I’ve felt this slowly creeping over us for the past few weeks. There’s been a distance to him as we’ve grown closer, which hasn’t made sense to me. Especially when getting closer seemed to be the most important thing in the world to him. He’s been so supportive, so patient and loving since I woke up.

Maybe he can’t deal with my memory loss. I know he’s tried, but some things are too difficult to work out. It would be understandable. Even I have to admit that. I’ve researched scenarios like ours on the internet when I’m alone. Most couples faced with a partner with memory loss don’t last. No matter how hard they want to, they can’t overcome it.

“I don’t want to hurt you,” he says.

My heart plummets at those words. Whatever’s going on, it’s obviously tearing him up inside, holding him emotionally hostage.

“In what way?” I force out through the tears.

“In any way.”

“You’ve been acting different lately. I don’t know what I’ve done wrong or what you want. Why are you looking at those things? I’m not good enough?”

He shakes his head violently. “You haven’t done anything wrong. There is no “good enough.” All I want is you. Us.”

I stare at him, and I’m at a total loss. The room is closing in on me, sucking up all the air. My head is pounding.
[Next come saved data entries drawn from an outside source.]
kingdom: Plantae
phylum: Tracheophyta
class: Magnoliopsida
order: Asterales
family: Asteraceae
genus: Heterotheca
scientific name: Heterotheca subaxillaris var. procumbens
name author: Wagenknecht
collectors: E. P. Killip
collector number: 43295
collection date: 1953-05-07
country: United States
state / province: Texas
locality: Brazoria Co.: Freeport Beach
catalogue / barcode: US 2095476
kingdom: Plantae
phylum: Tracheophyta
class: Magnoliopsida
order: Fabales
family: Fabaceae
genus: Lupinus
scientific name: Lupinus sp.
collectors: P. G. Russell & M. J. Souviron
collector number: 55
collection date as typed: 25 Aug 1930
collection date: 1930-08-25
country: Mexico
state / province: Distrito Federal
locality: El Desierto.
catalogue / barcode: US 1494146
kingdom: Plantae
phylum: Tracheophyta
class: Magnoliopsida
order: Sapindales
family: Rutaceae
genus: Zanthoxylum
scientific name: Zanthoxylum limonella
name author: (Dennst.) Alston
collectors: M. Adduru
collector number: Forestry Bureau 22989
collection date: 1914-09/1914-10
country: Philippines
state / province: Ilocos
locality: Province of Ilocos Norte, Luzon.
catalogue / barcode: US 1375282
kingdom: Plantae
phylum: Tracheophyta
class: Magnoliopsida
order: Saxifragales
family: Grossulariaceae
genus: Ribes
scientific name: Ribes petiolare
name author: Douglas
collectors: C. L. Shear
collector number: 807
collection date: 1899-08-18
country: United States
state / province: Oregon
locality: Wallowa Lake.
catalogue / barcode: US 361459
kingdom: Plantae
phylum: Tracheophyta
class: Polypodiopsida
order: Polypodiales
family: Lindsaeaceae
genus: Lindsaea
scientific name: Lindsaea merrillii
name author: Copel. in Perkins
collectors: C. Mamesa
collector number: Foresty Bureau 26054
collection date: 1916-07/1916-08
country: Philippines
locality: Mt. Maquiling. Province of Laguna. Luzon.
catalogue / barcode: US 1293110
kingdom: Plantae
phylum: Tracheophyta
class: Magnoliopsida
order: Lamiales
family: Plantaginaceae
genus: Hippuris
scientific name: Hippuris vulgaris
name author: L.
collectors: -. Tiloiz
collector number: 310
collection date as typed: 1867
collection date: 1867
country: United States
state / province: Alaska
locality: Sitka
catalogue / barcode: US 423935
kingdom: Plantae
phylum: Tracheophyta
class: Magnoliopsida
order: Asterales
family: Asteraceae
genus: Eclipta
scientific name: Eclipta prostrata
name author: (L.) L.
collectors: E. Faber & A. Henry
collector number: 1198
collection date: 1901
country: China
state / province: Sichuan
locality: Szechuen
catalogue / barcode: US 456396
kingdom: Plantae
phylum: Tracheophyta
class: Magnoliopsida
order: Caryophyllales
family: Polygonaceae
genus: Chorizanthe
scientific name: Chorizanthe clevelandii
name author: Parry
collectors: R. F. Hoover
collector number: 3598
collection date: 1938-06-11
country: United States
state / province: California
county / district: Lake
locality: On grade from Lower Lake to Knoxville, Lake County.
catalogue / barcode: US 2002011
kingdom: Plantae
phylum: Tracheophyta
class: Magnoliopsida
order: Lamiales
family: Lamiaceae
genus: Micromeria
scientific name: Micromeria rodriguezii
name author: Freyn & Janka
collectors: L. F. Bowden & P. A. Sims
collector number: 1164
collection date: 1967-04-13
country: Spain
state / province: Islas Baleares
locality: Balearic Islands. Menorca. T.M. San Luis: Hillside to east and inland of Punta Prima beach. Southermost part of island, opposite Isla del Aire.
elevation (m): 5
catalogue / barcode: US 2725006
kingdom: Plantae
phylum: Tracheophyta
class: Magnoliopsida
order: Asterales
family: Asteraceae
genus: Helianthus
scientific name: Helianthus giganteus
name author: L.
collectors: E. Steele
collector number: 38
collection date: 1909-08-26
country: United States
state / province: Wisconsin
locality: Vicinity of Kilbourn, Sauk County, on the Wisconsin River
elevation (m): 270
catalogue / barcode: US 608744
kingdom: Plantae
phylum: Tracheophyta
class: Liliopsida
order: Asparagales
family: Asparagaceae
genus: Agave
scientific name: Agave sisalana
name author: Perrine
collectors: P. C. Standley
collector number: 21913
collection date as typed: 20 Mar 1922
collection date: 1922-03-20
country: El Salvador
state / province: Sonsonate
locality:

Maybe he’s been right all along—maybe I’m not as strong as I think I am. Right now, I feel like the crack in my head is going to reappear from all this emotional stress, and I’ll be pulled back into the endless sleep, where the butterflies will protect me from it all.

Squeezing my forehead, I shove those thoughts away.

I will not be pulled to that place. “I’m so confused, Asher.”

“So am I.” He tilts his head back, flinging his hair out of his face. “That’s what’s wrong, Em.” His voice is low, tortured, dragged out of him. “My head is confused, and I’m trying to get it right.”

The raw, honest, agony in his words sends a shiver up my spine. Deep in my heart, an urge whispers for me to comfort him. Make this better. Take all this pain away from him. But I don’t know how.